If you compute the standard deviation of a data set by directly implementing the definition, you’ll need to pass through the data twice: once to find the mean, then a second time to accumulate the squared differences from the mean. But there is an equivalent algorithm that requires only one pass and that is more accurate than the most direct method. You can find the code for implementing it here.
You can also compute the higher sample moments in one pass. I’ve extended the previous code to compute skewness and kurtosis in one pass as well.
The new code also lets you split your data, say to process it in parallel on different threads, and then combine the statistics, in the spirit of map-reduce.
Lastly, I’ve posted analogous code for simple linear regression.
Boost.Accumulators does this for a whole bunch of other statistics.
BTW, your C++ code has quite a bit of room for performance improvements. The RunningStats and RunningRegression objects are 40 and 96 bytes each, and their operator+ takes both parameters by-value, rather than by-reference-to-const. Furthermore, the canonical way to overload operators is to define operator+ in terms of operator+=, instead of the other way around. This will save at least one 40 or 96 byte assignment per observation. Such can be the benefits of using libraries :-)
Why does RunningStat store both m_oldM and m_newM when, after initialization, they’re always the same between calls? Ditto m_old/newS?
My new strategy for optimizing code is going to be to post it online as bait for C++ gurus on break.
So beyond streaming there are also distributed formulas for moments.

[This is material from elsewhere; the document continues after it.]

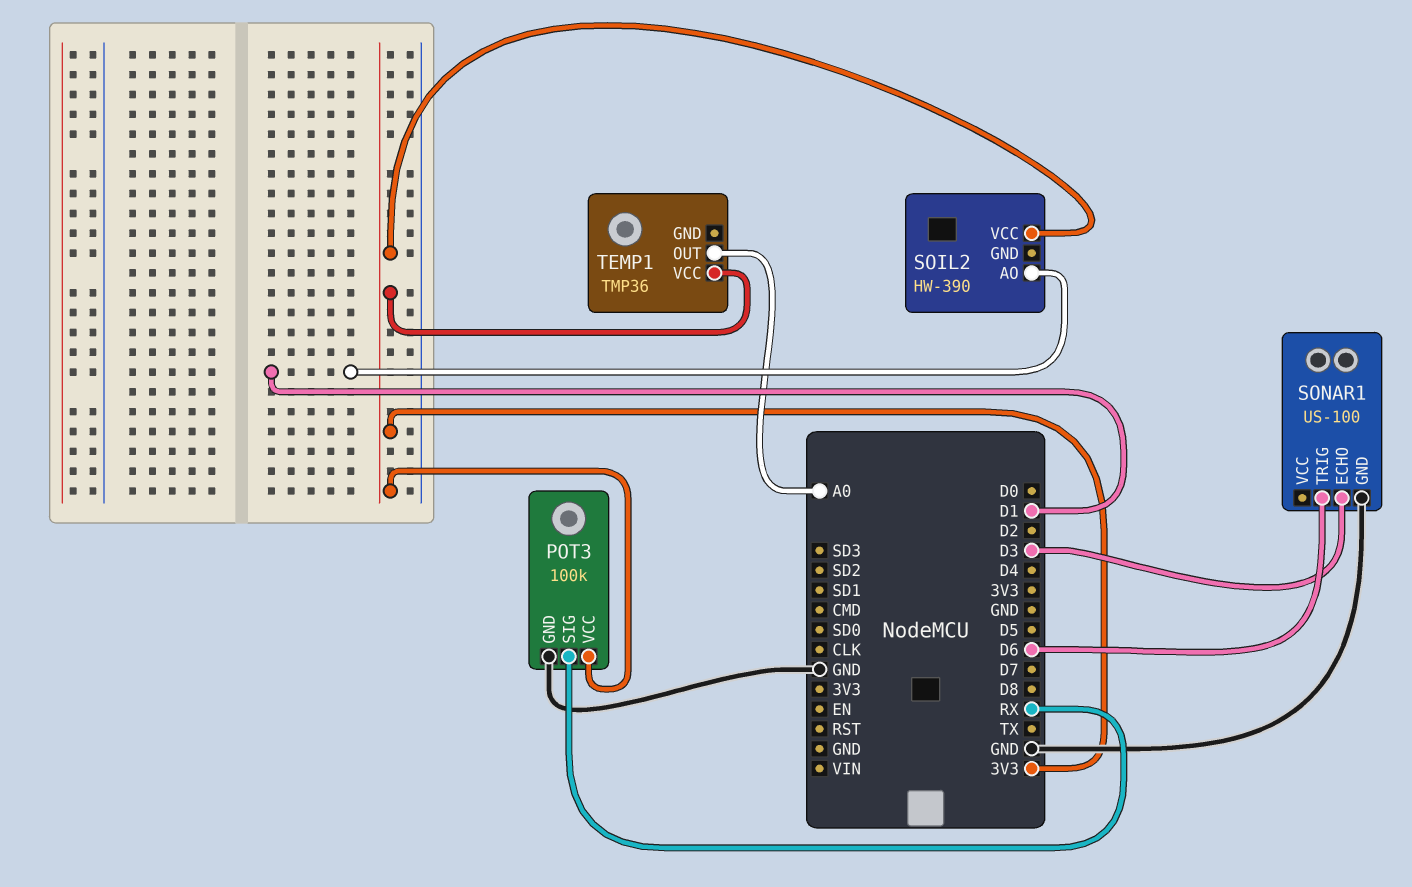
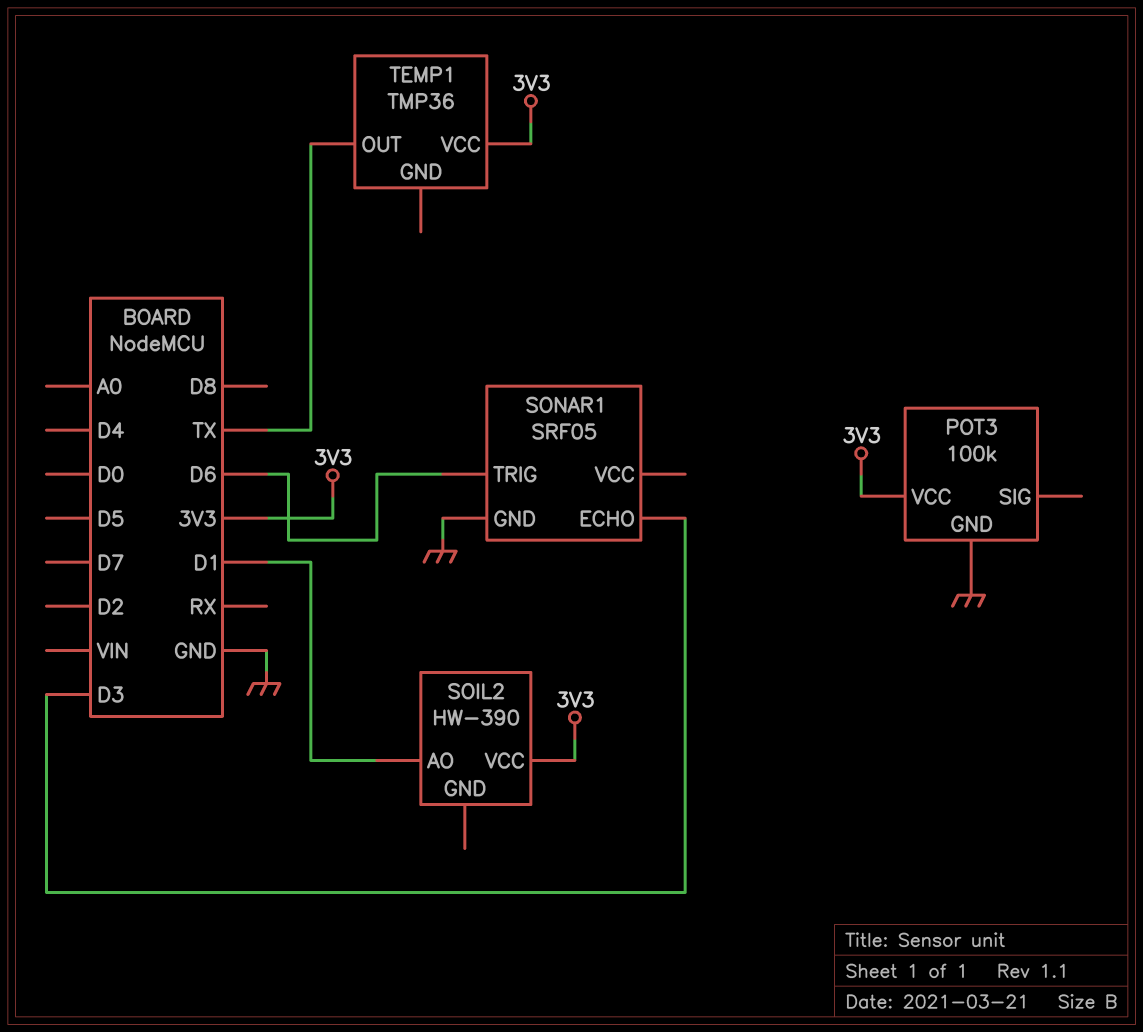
POT3 pin SIG: RX -> none
SONAR1: US-100 -> SRF05
TEMP1 pin OUT: A0 -> TX

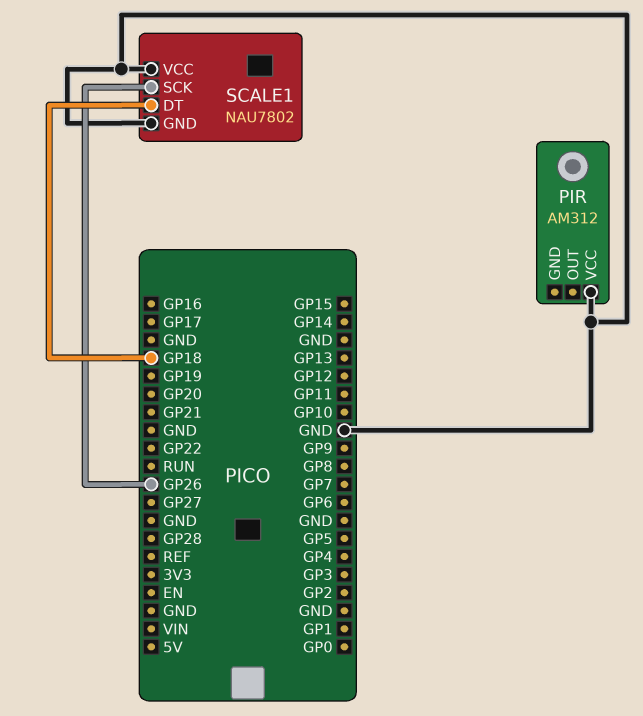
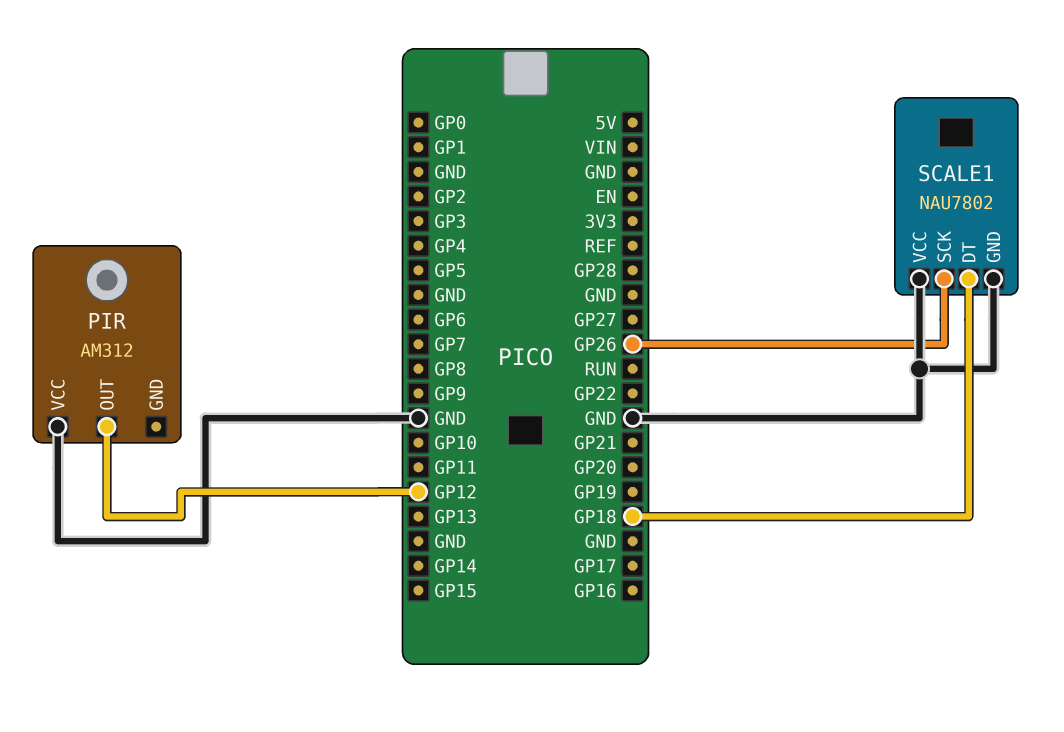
PIR pin OUT: none -> GP12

This is how the moments group works for algebird (see: https://github.com/twitter/algebird/blob/develop/algebird-core/src/main/scala/com/twitter/algebird/MomentsGroup.scala)
Comparing the results of the RunningStats skewness() and Kurtosis() functions on the http://www.johndcook.com/blog/skewness_kurtosis/ page gave different results to results in Excel, and Python’s Pandas DataFrame results.
They use corrected sample rather than population formulas, so you could extend the code
double RunningStats::SkewnessCS() const
{
// Calculate the population skewness:
double g = sqrt(double(n)) * M3/ pow(M2, 1.5);
// Return the corrected sample skewness:
return sqrt( double(n*n-1))*g / double(n-2);
}
double RunningStats::KurtosisCS() const
{
// Calculate the population excess kurtosis
double g = double(n)*M4 / (M2*M2) – 3.0;
// Return the corrected sample excess kurtosis
return double(n-1) / double( (n-2)*(n-3) ) * ( double(n+1)*g + 6 );
}
Thank you James for correcting the metrics to sample instead of population!